On remarque une situation où des hommes, nés farouches, & méprisans, tout-à-coup cessent de l’être. C’est quand ils éprouvent des traverses humiliantes ; mais alors ce changement ne leur rapporte guéres, ne prouvant pas qu’ils soient corrigés ; s’ils fléchissent, on soupçonne que c’est par foiblesse, on est long-temps à ne regarder leur politesse, leur complaisance, que comme des témoignages de leur honte secrette, & non comme un adoucissement de leur ame. C’est la seule occasion où la dureté ordinaire de leur commerce, qui auroit alors un air de fermeté, pourroit les servir mieux, que l’intention marquée de plaire.
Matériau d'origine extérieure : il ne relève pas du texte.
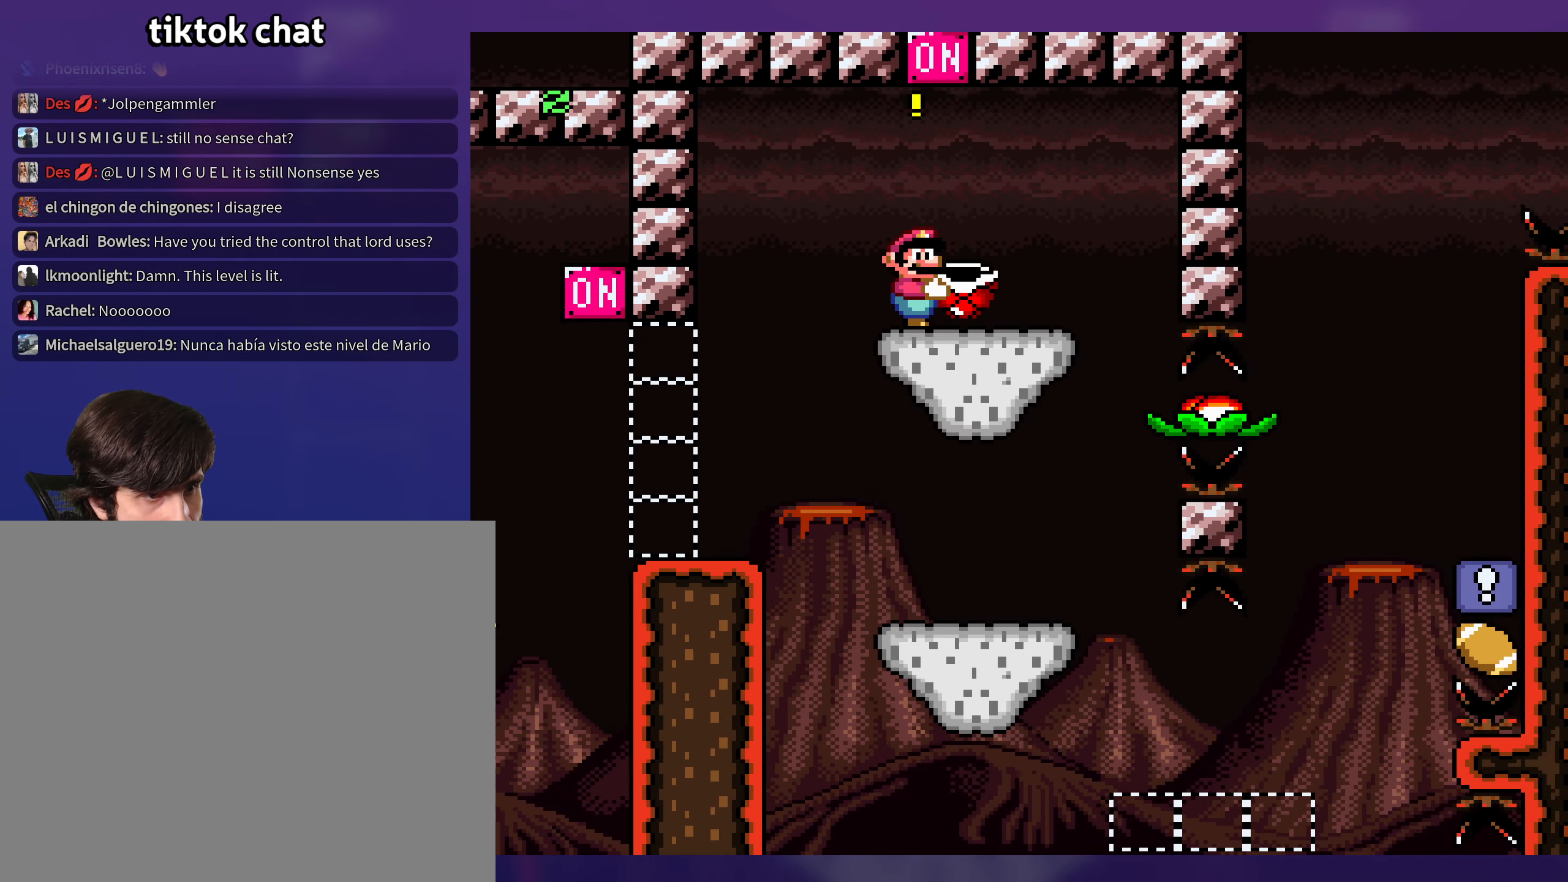
{"buttons": ["Y", "DPAD_RIGHT"], "events": [[483, "DPAD_RIGHT", "down"]]}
Mais supposons en nous des défauts, que le désir de plaire ne puisse nous faire vaincre entiérement, parce qu’ils seront du fond de notre caractére, du moins, il les adoucit de maniére à leur faire trouver grace dans la Société.
Parmi ces défauts, l’inégalité est sans doute un des plus rebutans. On diroit que ceux dont l’humeur est changeante, à un certain excès, (& on en voit d’assez fréquens exemples) ont plusieurs ames qui se plaisent chacune, à effacer l’ouvrage de l’autre ; pour plus de facilité à peindre ces oppositions, supposons une personne avec qui vous n’êtes point en liaison, & dont on vous fait cet éloge. « Elle joint à beaucoup d’esprit, des connoissances fort étendues ; elle a sur-tout le don de s’approprier si heureusement ce qu’on a pensé avant elle, & ce que vous aurez pensé vous-même, que vous pancherez à croire que tout ce qu’elle dit est l’ouvrage de son imagination, sans aucun secours de sa mémoire ; qu’elle raisonne, qu’elle fasse un récit, qu’elle contredise, jamais vous n’apercevrez son amour propre, & jamais elle ne blessera le vôtre. A l’égard de son ton de plaisanterie, il est à servir de modéle dans la conversation, comme celui de Madame de Sevigné l’est pour les Lettres. » A ce portrait, que vous ne permettez pas qu’on acheve, vous marquez un extrême empressement de la connoître ; elle arrive ; on n’avoit employé que de trop foibles couleurs ; vous trouvez qu’elle surpasse tout ce qu’on vous avoit annoncé. Faut-il vous en séparer ? elle vous laisse dans l’enchantement ; vous ne songez qu’à la rejoindre, & le lendemain paroît un terme trop long à votre impatience. A la seconde entrevûe, quel étonnement pour vous de ne plus retrouver la personne du jour précédent ! Vous demanderiez volontiers à celle-ci, ce que l’autre est devenue. Tombée dans une sorte de létargie, elle n’a presque rien à vous dire, à peine se trouvera-t-elle la force de vous répondre ; la veille il lui manquoit de vous avoir fait connoître, qu’elle a tout ce qui peut rendre supérieurement aimable ; vous étiez un objet intéressant pour elle, & vous ne l’étiez que par là, n’en attendez plus rien, jusqu’à tant qu’elle se plaise à recommencer le charme ; elle n’a de graces dans l’esprit, de feu dans l’imagination, de raison même, elle n’existe enfin, si j’ose le dire, que dans les momens où elle est flattée de plaire, & elle y réussira encore avec vous dès qu’elle en aura envie ; vous passerez alternativement de l’admiration au dépit. On dit que de pareils contrastes nourrissent l’amour ; il est sûr du moins qu’ils n’entretiennent pas l’amitié.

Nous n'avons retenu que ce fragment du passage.